The state now reports that Michigan’s two Federal Correctional Institutes (FCIs) have a combined total of 138 cases and four deaths — although data from the Federal Bureau of Prisons (BOP) only shows the Milan facility with three prisoners with COVID-19 and three deaths, while the privately owned North Lake facility in Baldwin reports 14 prisoner cases. Both case numbers are thought to be higher due to the BOP’s lack of public testing data.

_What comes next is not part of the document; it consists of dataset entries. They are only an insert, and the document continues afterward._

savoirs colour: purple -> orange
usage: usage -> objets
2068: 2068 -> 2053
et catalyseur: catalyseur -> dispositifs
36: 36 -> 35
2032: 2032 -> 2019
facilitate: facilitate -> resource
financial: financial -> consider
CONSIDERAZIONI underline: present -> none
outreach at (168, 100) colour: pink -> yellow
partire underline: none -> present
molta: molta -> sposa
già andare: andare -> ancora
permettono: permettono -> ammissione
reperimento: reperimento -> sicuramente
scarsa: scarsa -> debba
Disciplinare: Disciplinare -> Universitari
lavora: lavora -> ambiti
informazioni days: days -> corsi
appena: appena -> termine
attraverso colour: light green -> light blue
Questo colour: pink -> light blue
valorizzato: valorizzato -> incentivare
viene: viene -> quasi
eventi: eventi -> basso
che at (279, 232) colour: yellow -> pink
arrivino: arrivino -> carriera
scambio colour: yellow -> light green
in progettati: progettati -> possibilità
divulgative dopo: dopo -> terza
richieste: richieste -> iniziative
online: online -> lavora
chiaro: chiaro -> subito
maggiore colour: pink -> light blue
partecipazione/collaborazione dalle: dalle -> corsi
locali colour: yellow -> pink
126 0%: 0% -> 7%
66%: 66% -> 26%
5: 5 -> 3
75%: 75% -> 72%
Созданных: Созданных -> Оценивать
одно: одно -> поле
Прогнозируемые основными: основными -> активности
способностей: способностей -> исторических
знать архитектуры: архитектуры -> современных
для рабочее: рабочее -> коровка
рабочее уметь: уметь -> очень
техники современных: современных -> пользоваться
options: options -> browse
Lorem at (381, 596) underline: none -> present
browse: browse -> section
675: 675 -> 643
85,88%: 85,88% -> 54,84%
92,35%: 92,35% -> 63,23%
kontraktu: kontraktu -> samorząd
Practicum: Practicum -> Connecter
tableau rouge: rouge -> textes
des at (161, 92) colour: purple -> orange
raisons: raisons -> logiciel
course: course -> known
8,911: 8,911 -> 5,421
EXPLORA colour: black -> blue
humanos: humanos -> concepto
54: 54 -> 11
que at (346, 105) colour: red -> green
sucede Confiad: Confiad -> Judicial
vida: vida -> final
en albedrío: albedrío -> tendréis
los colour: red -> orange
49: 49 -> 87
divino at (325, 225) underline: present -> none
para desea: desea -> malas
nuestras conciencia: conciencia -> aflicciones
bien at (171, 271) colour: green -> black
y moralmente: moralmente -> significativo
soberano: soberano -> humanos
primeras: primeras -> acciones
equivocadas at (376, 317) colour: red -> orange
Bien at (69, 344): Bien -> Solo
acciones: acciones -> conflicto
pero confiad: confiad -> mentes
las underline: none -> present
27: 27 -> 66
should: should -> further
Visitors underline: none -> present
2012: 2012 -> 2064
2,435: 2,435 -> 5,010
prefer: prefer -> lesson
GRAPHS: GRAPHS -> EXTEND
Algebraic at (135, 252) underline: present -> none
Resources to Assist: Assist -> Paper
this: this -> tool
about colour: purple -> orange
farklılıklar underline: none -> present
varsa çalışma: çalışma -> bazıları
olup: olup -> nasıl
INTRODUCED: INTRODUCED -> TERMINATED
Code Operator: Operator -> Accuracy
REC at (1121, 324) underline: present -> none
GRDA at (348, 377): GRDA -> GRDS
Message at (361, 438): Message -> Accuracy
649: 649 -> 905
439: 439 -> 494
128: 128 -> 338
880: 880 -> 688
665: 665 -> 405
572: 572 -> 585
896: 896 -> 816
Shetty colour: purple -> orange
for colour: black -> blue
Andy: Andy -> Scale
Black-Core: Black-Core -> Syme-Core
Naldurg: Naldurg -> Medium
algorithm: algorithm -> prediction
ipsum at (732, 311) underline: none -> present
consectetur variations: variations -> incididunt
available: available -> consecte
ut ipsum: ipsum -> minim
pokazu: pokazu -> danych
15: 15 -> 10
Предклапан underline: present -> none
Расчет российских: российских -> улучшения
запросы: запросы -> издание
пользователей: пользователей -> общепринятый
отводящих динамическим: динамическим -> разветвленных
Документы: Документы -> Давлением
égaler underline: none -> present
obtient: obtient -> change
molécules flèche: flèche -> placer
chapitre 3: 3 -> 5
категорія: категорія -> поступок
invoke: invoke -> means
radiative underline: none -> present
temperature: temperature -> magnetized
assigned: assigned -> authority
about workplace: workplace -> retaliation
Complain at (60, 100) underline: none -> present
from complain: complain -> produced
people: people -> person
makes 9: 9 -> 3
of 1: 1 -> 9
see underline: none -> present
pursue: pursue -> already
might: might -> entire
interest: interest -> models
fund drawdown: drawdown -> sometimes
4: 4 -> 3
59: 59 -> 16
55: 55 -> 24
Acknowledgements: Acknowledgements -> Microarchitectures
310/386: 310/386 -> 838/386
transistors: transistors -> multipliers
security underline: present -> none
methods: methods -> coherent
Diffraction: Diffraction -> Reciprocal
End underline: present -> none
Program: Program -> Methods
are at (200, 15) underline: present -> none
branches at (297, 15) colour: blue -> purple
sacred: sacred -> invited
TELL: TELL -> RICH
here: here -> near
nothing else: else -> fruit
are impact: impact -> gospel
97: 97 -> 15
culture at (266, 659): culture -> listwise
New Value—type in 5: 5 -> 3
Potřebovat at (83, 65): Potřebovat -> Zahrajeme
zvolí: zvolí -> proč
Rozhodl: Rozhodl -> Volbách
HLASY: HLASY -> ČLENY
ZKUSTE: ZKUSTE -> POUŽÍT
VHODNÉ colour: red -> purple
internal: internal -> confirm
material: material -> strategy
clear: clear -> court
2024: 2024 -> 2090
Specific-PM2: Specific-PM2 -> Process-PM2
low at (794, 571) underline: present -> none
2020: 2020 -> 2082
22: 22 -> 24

The first two cases of COVID-19 were reported in the state on March 10. Gov. Gretchen Whitmer declared a state of emergency that day.
Johns Hopkins University reports that there are more than 5.5 million confirmed cases worldwide and more than 347,085 deaths. In the United States, there are more than 1.6 million confirmed cases and 98,294 deaths.
Change in test reporting
On Saturday, the DHHS announced that its COVID-19 data moving forward will separate out the results of two different types being conducted for accuracy purposes.
Now, serology (also known as antibody) tests have their own reporting category on the state’s COVID-19 site. Serology tests determine whether an individual has ever had the disease, as opposed to traditional viral diagnostic tests which only check for an active virus.
DHHS emphasized on Saturday that the change in data reporting does not affect the number of lab-confirmed cases, although it did push down the percentage of positive tests over the previous nine days.
“Michigan’s overall percentage of positive tests since the beginning of the outbreak remains virtually the same – changing from 14.2 percent positive tests to 14.3 percent,” the DHHS release reads.
Out of the 537,698 total tests reported to the state since Friday, 469,915 are diagnostic results and 67,783 are serology results, making the latter account for approximately 12% of the state’s overall tests.